EUME
2020/ 2021

Omar Al-Ghazzi

EUME-CNMS Fellow of the Fritz Thyssen Foundation

Histories of the Future in the Post-2011 Arab World

Previous Fellowships: 2019/ 2020, 2018/ 2019

is Assistant Professor in the Department of Media and Communications at the London School of Economics and Political Science (LSE). Al-Ghazzi’s research expertise is in conflict reporting and representation, with a focus on digital media and collective memory in the Middle East and North Africa. His research has appeared in top academic journals in the field of media and communications. Before joining LSE, he was a lecturer (Assistant Professor) at the Department of Journalism of the University of Sheffield. Al-Ghazzi completed his PhD at the Annenberg School for Communication, University of Pennsylvania. He holds MAs in Communication from the University of Pennsylvania and American University  and a BA in Communication Arts from the Lebanese American University. A former Fulbright scholar, Al-Ghazzi comes from a professional journalistic background. He has previously worked as a reporter for Al-Hayat Arabic daily and as a media analyst at BBC Monitoring. From June to August 2019, from September to December 2020 and from April to August 2021, he is a EUME-CNMS Fellow of the Fritz Thyssen Foundation.

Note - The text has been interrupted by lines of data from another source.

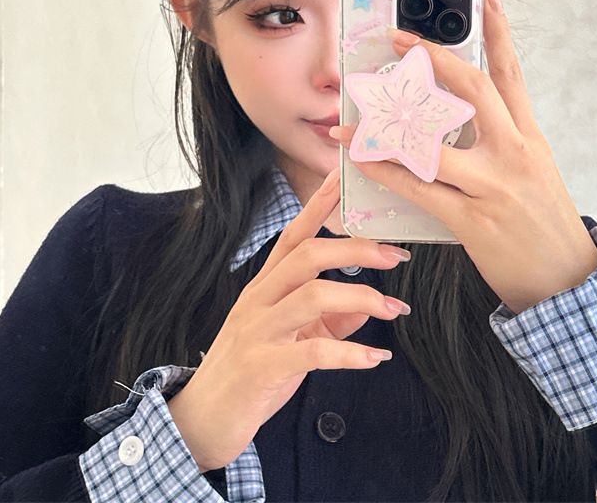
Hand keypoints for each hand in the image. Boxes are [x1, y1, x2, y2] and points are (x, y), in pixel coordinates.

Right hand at [167, 169, 411, 472]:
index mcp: (266, 285)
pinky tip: (375, 359)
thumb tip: (370, 305)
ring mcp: (257, 330)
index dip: (321, 204)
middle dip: (355, 249)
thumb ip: (331, 318)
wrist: (200, 419)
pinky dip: (349, 352)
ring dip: (361, 298)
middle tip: (396, 255)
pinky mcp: (261, 366)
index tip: (346, 176)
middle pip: (308, 255)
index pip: (295, 234)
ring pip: (311, 296)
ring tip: (395, 309)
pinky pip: (311, 350)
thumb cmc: (251, 370)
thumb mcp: (293, 336)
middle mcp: (259, 298)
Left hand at [331, 0, 596, 313]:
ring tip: (355, 117)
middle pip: (474, 90)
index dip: (499, 32)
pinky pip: (421, 189)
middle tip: (398, 38)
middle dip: (434, 58)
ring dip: (389, 128)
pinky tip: (366, 161)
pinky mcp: (473, 220)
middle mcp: (514, 153)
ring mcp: (493, 186)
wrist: (569, 280)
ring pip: (435, 143)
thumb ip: (502, 139)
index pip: (513, 74)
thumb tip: (458, 117)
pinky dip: (390, 173)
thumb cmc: (545, 222)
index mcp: (530, 138)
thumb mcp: (535, 170)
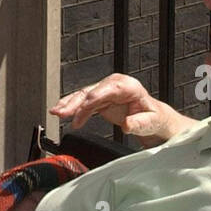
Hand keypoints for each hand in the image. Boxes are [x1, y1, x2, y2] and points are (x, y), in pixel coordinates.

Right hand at [50, 73, 191, 146]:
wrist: (154, 120)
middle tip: (62, 112)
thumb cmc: (154, 118)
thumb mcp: (152, 122)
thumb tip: (127, 124)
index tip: (83, 108)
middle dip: (75, 102)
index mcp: (129, 86)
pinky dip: (72, 108)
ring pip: (84, 96)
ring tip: (56, 112)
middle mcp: (115, 85)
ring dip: (69, 104)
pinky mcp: (101, 99)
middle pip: (91, 91)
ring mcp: (106, 91)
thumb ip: (139, 123)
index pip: (107, 89)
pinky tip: (61, 112)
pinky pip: (84, 102)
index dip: (93, 98)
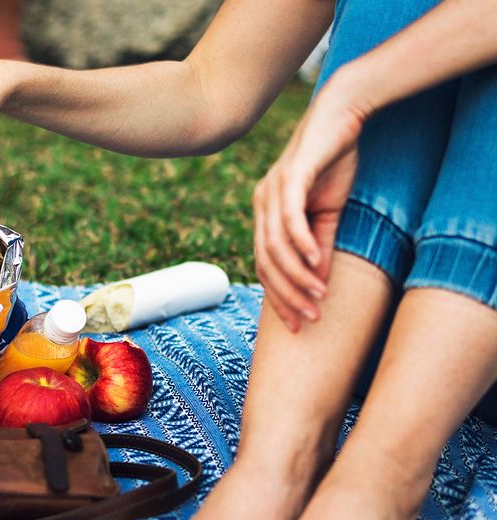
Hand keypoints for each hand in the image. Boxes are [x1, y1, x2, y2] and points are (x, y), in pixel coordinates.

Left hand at [252, 79, 369, 330]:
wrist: (340, 114)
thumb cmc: (333, 162)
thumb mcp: (328, 212)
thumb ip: (319, 246)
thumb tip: (319, 283)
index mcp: (265, 214)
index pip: (264, 265)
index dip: (279, 296)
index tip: (297, 323)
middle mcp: (261, 204)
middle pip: (265, 261)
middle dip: (286, 295)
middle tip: (309, 318)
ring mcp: (271, 190)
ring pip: (275, 245)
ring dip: (296, 275)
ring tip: (318, 296)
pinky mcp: (290, 177)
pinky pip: (289, 219)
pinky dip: (301, 244)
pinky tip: (315, 264)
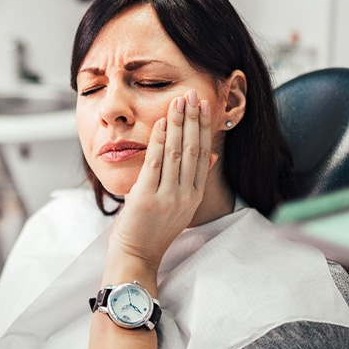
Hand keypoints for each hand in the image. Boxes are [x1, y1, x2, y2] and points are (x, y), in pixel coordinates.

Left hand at [108, 89, 214, 271]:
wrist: (136, 254)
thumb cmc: (152, 229)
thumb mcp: (180, 205)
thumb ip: (194, 180)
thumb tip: (212, 155)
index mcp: (194, 195)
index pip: (204, 154)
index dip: (204, 128)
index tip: (204, 106)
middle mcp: (185, 195)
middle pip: (194, 150)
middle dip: (193, 119)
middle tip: (193, 94)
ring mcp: (168, 197)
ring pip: (177, 153)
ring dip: (178, 124)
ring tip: (179, 101)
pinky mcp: (148, 198)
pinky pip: (156, 164)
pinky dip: (159, 141)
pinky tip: (162, 123)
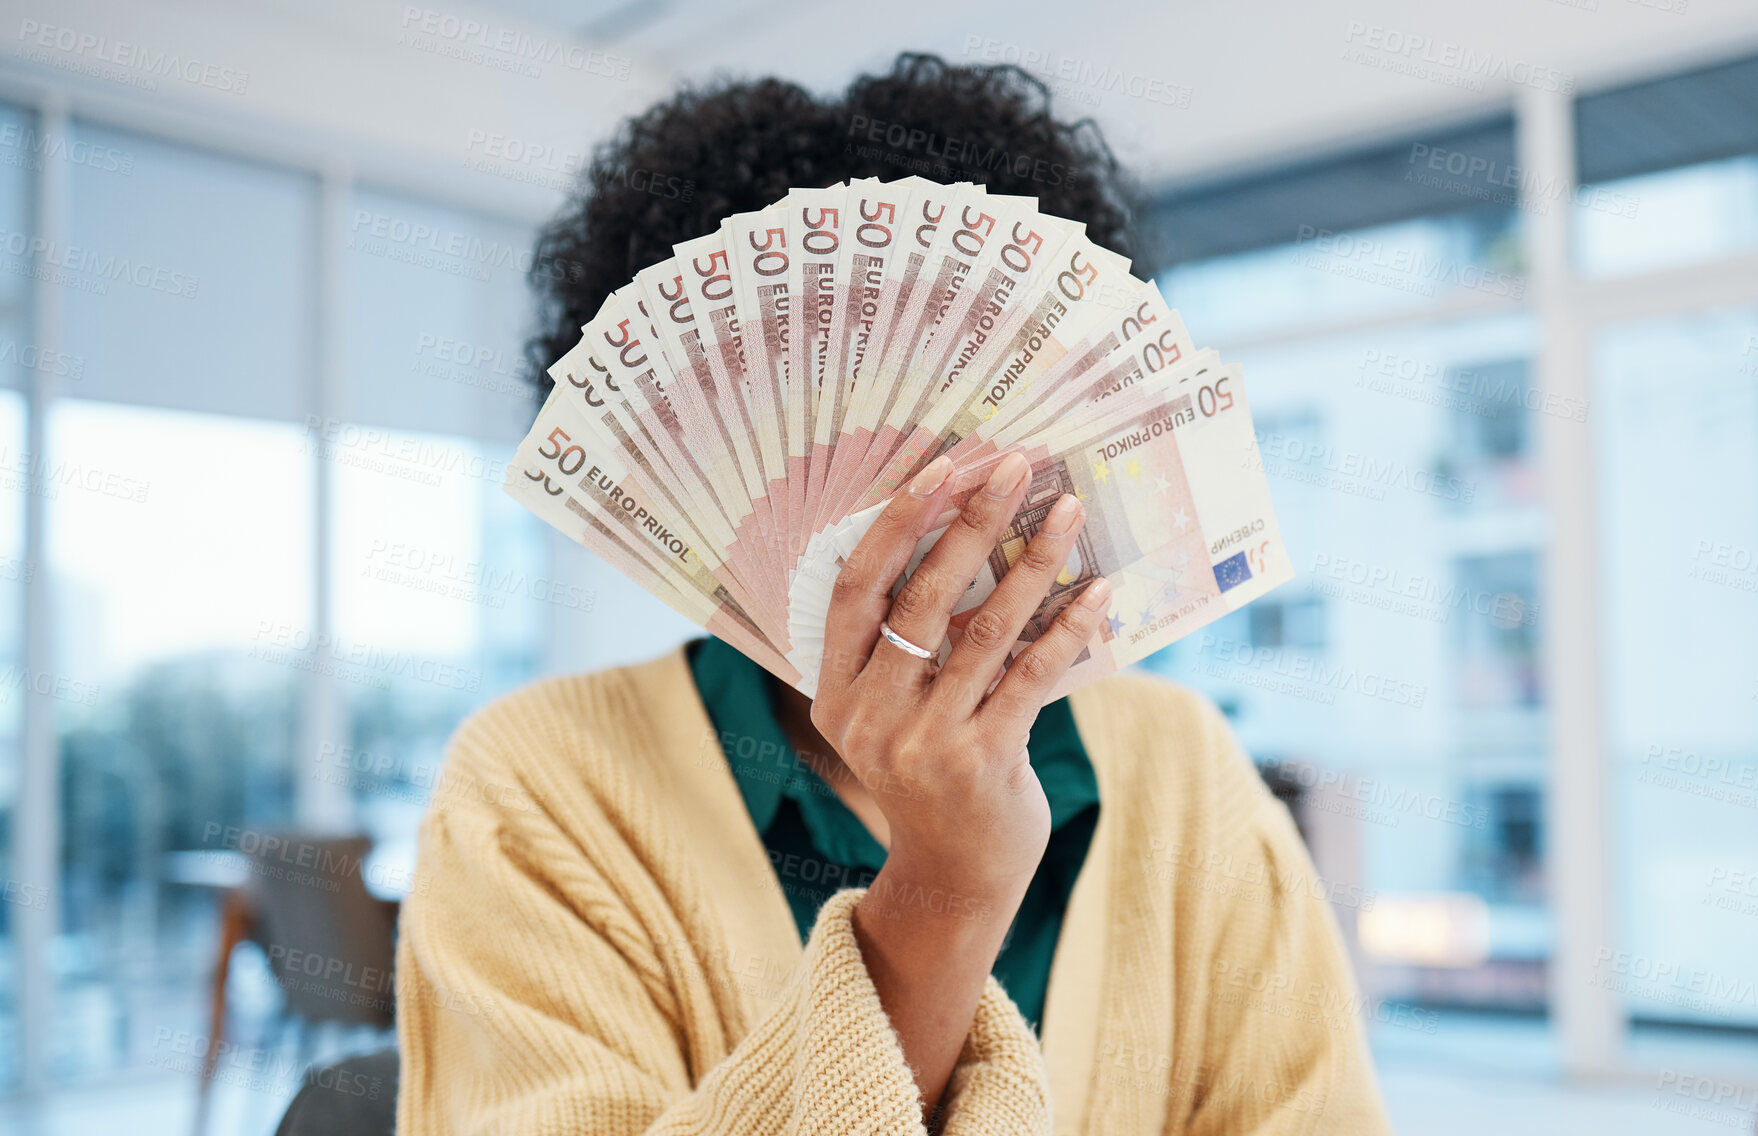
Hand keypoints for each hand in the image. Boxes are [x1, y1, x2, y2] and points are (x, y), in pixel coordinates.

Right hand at [811, 449, 1110, 1119]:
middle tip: (1011, 465)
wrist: (955, 875)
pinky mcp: (983, 763)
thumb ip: (900, 648)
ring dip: (1032, 562)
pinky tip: (1098, 591)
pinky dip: (1068, 629)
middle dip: (969, 522)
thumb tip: (958, 537)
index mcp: (836, 693)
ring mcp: (925, 743)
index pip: (855, 590)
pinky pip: (1032, 677)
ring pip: (984, 631)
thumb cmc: (929, 774)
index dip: (895, 523)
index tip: (942, 467)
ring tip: (1067, 509)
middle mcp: (870, 716)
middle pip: (919, 597)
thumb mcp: (888, 714)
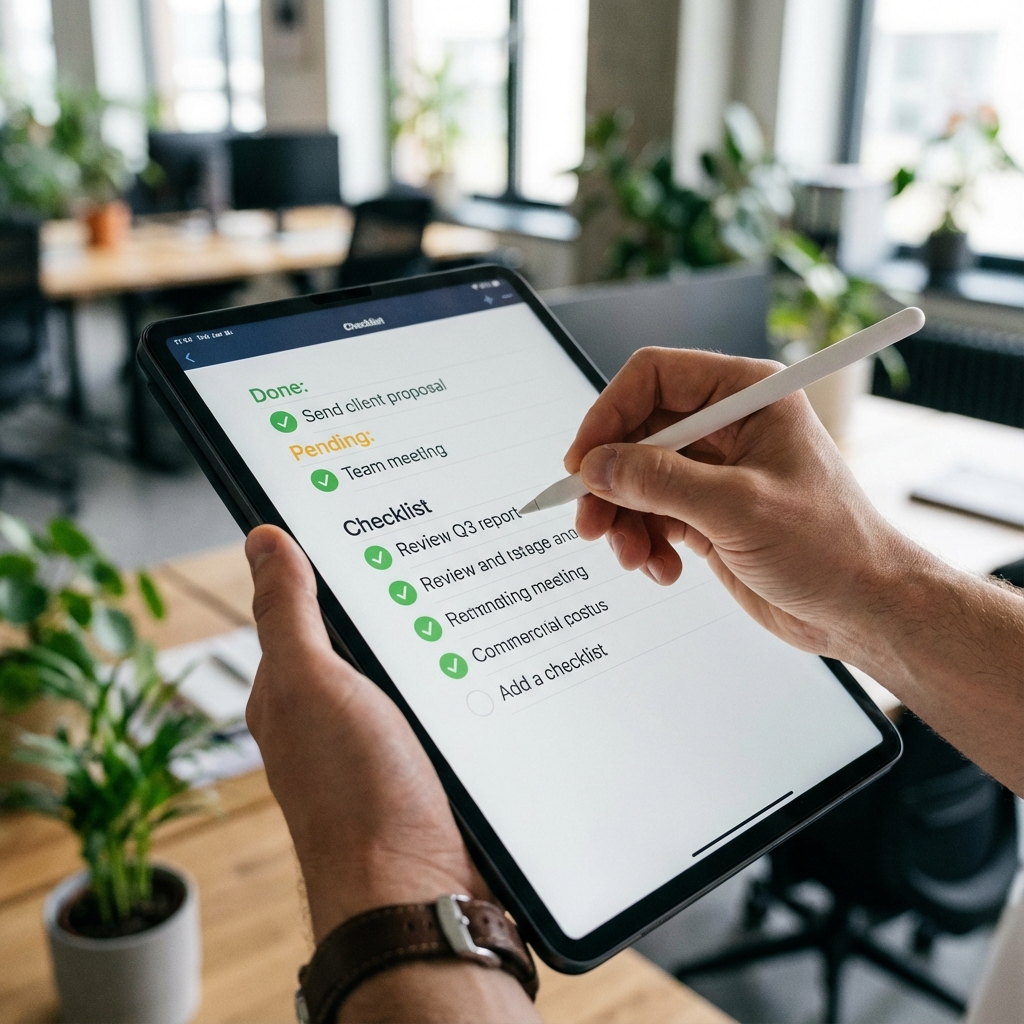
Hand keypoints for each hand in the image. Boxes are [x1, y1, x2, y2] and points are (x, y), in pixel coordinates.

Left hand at [243, 525, 488, 942]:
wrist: (417, 892)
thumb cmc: (354, 796)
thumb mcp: (312, 684)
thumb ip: (288, 613)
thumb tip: (262, 539)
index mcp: (293, 688)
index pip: (307, 603)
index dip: (335, 557)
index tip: (373, 508)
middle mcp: (334, 712)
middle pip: (366, 631)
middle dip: (400, 592)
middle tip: (444, 542)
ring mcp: (383, 738)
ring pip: (413, 663)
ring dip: (440, 634)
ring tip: (478, 586)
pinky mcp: (430, 760)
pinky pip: (446, 699)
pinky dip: (465, 674)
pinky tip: (492, 656)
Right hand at [563, 347, 913, 660]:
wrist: (861, 608)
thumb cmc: (831, 547)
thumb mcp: (738, 509)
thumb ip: (660, 482)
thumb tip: (597, 465)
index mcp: (747, 396)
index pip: (654, 378)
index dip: (610, 413)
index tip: (583, 459)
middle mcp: (727, 427)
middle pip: (636, 433)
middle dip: (610, 481)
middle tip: (590, 520)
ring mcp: (715, 471)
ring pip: (636, 479)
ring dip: (624, 520)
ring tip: (633, 557)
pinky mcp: (707, 512)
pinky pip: (652, 515)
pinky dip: (645, 543)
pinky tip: (663, 568)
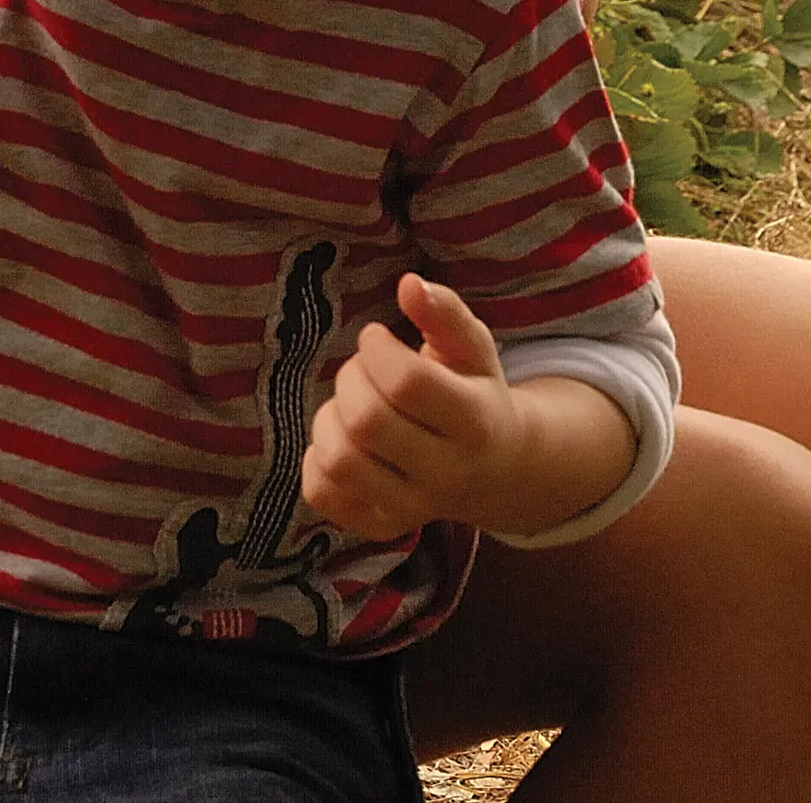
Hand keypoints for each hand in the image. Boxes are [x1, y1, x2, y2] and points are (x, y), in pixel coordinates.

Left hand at [301, 273, 517, 539]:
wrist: (494, 468)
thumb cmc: (475, 392)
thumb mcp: (472, 347)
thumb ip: (444, 312)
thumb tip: (408, 284)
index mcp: (475, 421)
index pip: (407, 383)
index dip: (377, 350)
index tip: (376, 338)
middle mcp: (446, 474)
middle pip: (367, 421)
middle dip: (351, 379)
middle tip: (364, 369)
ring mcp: (411, 509)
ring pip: (339, 460)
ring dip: (330, 417)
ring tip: (351, 403)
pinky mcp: (380, 526)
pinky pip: (321, 493)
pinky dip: (317, 457)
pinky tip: (344, 438)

Histories of the Future in the Post-2011 Arab World

This project explores the politics of mediated collective memory in the contemporary Arab world. It addresses the questions of how communicative practices during the 2011 Arab uprisings and their aftermath reflected and shaped understandings of history, and how these practices enabled revolutionary, but also reactionary, violent and divisive politics. Al-Ghazzi’s project links collective memory studies to the study of political contention and struggle in the Arab world. He selects episodes of contestation about history and explores the political symbols and tropes that generated intense debates. He examines what these symbols are alleged to represent and what originary times in history they claim to continue. His approach does not confine its analysis to one national context or one medium or technology. Rather, it notes and theorizes a way of thinking about mediated histories and futures that permeates countries, political groupings, and media outlets. By focusing on mediations of history, the project explores the deep tensions between Arab nation-states as political spaces, the region’s transnational media system, and temporal narratives of belonging.